(Records from a collection)
┄┄┄┄┄┄┄┄┄┄

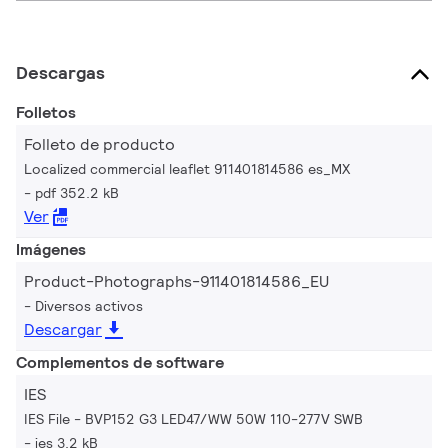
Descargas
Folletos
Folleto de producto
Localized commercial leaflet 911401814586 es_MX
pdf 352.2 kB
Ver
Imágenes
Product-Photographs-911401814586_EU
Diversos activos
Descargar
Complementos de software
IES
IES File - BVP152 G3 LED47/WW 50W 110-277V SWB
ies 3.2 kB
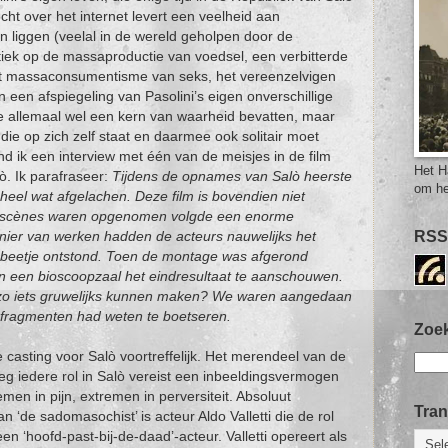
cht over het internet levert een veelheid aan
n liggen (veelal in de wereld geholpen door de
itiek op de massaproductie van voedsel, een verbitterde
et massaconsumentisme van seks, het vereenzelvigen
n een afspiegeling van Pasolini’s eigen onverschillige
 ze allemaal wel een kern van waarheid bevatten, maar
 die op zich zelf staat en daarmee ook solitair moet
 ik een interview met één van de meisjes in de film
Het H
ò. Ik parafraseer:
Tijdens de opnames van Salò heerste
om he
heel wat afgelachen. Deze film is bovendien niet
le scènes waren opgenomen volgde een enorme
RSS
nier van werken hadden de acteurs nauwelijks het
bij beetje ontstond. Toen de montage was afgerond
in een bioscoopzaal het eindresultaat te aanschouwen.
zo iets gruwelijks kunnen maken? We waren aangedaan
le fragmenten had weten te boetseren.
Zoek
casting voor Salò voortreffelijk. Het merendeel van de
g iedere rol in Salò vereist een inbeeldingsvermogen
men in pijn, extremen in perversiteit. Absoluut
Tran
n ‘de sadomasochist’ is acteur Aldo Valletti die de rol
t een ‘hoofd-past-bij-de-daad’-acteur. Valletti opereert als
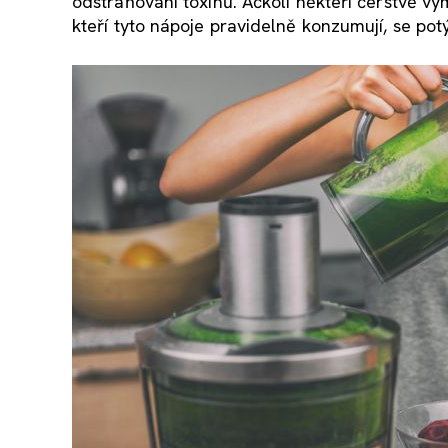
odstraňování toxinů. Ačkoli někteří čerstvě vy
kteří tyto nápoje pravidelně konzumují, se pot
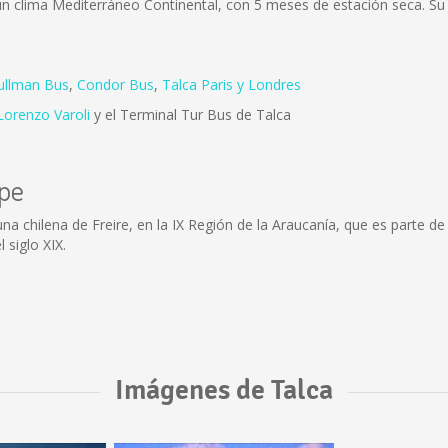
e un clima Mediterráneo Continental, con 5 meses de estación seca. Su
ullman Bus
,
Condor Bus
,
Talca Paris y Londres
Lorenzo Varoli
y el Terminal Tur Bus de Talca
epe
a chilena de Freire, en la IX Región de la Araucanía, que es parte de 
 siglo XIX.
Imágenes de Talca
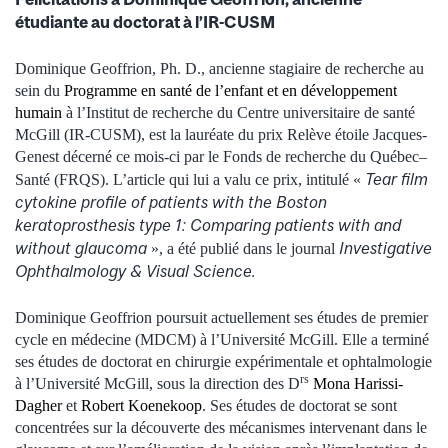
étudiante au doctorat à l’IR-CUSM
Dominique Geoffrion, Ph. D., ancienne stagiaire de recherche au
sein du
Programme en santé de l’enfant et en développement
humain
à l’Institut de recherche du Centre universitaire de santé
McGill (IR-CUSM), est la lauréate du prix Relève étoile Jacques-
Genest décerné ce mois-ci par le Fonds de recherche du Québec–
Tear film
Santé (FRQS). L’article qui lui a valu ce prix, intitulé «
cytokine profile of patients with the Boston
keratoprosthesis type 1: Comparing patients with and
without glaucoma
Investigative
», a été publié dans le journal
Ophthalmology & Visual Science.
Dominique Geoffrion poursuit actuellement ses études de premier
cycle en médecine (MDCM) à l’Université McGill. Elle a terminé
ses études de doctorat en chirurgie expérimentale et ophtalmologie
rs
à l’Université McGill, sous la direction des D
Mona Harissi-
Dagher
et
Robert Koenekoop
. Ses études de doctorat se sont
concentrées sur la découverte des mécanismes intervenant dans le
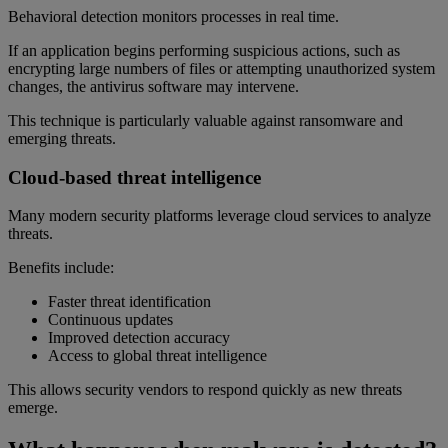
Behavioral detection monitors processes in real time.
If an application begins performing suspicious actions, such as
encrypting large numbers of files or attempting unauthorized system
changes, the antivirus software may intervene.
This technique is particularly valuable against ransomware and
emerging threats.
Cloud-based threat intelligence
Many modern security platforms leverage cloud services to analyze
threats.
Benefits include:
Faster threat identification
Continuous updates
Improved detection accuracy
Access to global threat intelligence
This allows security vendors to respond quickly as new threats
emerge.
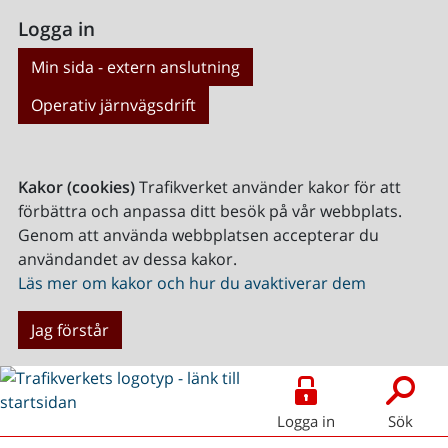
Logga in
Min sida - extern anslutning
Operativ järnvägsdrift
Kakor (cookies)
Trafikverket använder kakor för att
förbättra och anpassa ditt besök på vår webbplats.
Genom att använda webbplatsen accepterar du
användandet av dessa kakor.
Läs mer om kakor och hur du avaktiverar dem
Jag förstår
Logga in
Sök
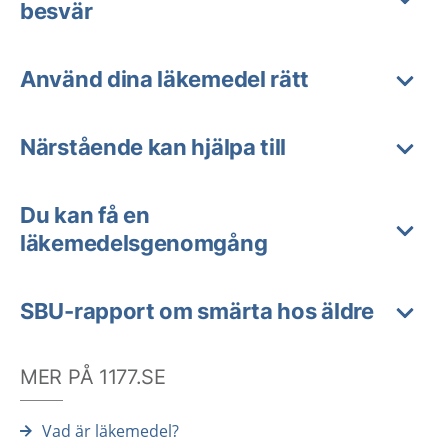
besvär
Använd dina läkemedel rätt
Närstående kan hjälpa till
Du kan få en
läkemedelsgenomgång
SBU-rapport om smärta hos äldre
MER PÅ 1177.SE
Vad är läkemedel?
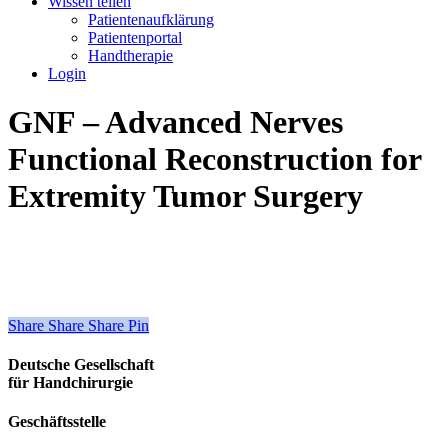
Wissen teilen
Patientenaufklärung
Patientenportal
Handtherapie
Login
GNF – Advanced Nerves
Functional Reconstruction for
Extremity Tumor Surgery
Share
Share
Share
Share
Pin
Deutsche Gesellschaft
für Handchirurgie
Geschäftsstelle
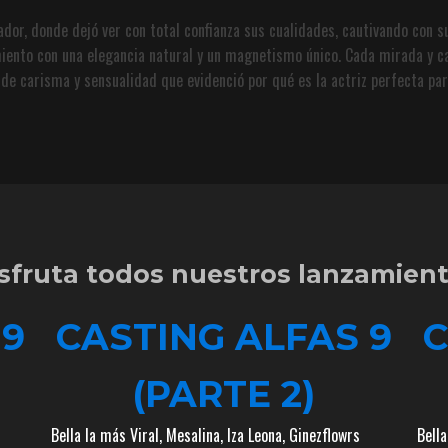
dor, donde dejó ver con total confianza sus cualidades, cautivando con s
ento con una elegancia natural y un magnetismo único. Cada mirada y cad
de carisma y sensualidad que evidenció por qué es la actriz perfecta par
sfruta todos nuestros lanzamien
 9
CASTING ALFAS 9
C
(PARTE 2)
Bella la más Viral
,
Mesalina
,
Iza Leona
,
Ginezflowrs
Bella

┄┄┄┄┄┄┄┄┄┄

Required work: Exactness is what counts here: copy each entry as given and omit its pictures.

Answer to the exercise:
Descargas
Folletos
Folleto de producto
Localized commercial leaflet 911401814586 es_MX
pdf 352.2 kB
Ver
Imágenes
Product-Photographs-911401814586_EU
Diversos activos
Descargar
Complementos de software
IES
IES File - BVP152 G3 LED47/WW 50W 110-277V SWB
ies 3.2 kB
cht over het internet levert een veelheid aan
n liggen (veelal in de wereld geholpen door de
itiek op de massaproductie van voedsel, een verbitterde
et massaconsumentisme van seks, het vereenzelvigen
n een afspiegeling van Pasolini’s eigen onverschillige
 ze allemaal wel een kern van waarheid bevatten, maar
 die op zich zelf staat en daarmee ook solitair moet
 ik een interview met één van de meisjes in de film
Het H
ò. Ik parafraseer:
Tijdens de opnames van Salò heerste
om he
heel wat afgelachen. Deze film is bovendien niet
le scènes waren opgenomen volgde een enorme
RSS
nier van werken hadden de acteurs nauwelijks het
bij beetje ontstond. Toen de montage was afgerond
in een bioscoopzaal het eindresultaat te aanschouwen.
zo iets gruwelijks kunnen maken? We waren aangedaan
le fragmenten had weten te boetseren.
Zoek
casting voor Salò voortreffelijk. Het merendeel van de
g iedere rol in Salò vereist een inbeeldingsvermogen
men in pijn, extremen in perversiteit. Absoluut
Tran
n ‘de sadomasochist’ is acteur Aldo Valletti die de rol
t een ‘hoofd-past-bij-de-daad’-acteur. Valletti opereert als
odstraňování toxinů. Ačkoli někteří čerstvě vy
kteří tyto nápoje pravidelně konzumují, se pot
e un clima Mediterráneo Continental, con 5 meses de estación seca. Su
ullman Bus
,
Condor Bus
,
Talca Paris y Londres
Lorenzo Varoli
y el Terminal Tur Bus de Talca
epe
a chilena de Freire, en la IX Región de la Araucanía, que es parte de 
 siglo XIX.
Imágenes de Talca
étudiante au doctorat à l’IR-CUSM
Dominique Geoffrion, Ph. D., ancienne stagiaire de recherche au
sein du
Programme en santé de l’enfant et en développement
humain
à l’Institut de recherche du Centre universitaire de santé
McGill (IR-CUSM), est la lauréate du prix Relève étoile Jacques-
Genest décerné ce mois-ci par le Fonds de recherche du Québec–
Tear film
Santé (FRQS). L’article qui lui a valu ce prix, intitulé «
cytokine profile of patients with the Boston
keratoprosthesis type 1: Comparing patients with and
without glaucoma
Investigative
», a été publié dans le journal
Ophthalmology & Visual Science.
Dominique Geoffrion poursuit actuellement ses études de premier
cycle en médecine (MDCM) à l’Université McGill. Elle a terminé
ses études de doctorat en chirurgie expérimentale et ophtalmologie
rs
à l’Université McGill, sous la direction des D
Mona Harissi-
Dagher
et
Robert Koenekoop
. Ses études de doctorat se sont
concentrées sur la découverte des mécanismes intervenant dans le
Behavioral detection monitors processes in real time.
If an application begins performing suspicious actions, such as
encrypting large numbers of files or attempting unauthorized system
changes, the antivirus software may intervene.
This technique is particularly valuable against ransomware and
emerging threats.
Cloud-based threat intelligence
Many modern security platforms leverage cloud services to analyze
threats.
Benefits include:
Faster threat identification
Continuous updates
Improved detection accuracy
Access to global threat intelligence
This allows security vendors to respond quickly as new threats
emerge.
Logga in
Min sida - extern anslutning
Operativ järnvägsdrift
Kakor (cookies)
Trafikverket använder kakor för att
förbättra och anpassa ditt besök på vår webbplats.
Genom att använda webbplatsen accepterar du
användandet av dessa kakor.
Läs mer om kakor och hur du avaktiverar dem
Jag förstår
Logga in
Sök
besvär
Använd dina läkemedel rätt
Närstående kan hjälpa till
Du kan få en
läkemedelsgenomgång
SBU-rapport om smärta hos äldre
MER PÅ 1177.SE
Vad är läkemedel?
Wissen teilen
Patientenaufklärung
Patientenportal
Handtherapie
Login
GNF – Advanced Nerves
Functional Reconstruction for
Extremity Tumor Surgery
Share
Share
Share
Share
Pin
Deutsche Gesellschaft
für Handchirurgie
Geschäftsstelle
dor, donde dejó ver con total confianza sus cualidades, cautivando con s
ento con una elegancia natural y un magnetismo único. Cada mirada y cad
de carisma y sensualidad que evidenció por qué es la actriz perfecta par
sfruta todos nuestros lanzamien
 9
CASTING ALFAS 9
C
(PARTE 2)
Bella la más Viral
,
Mesalina
,
Iza Leona
,
Ginezflowrs
Bella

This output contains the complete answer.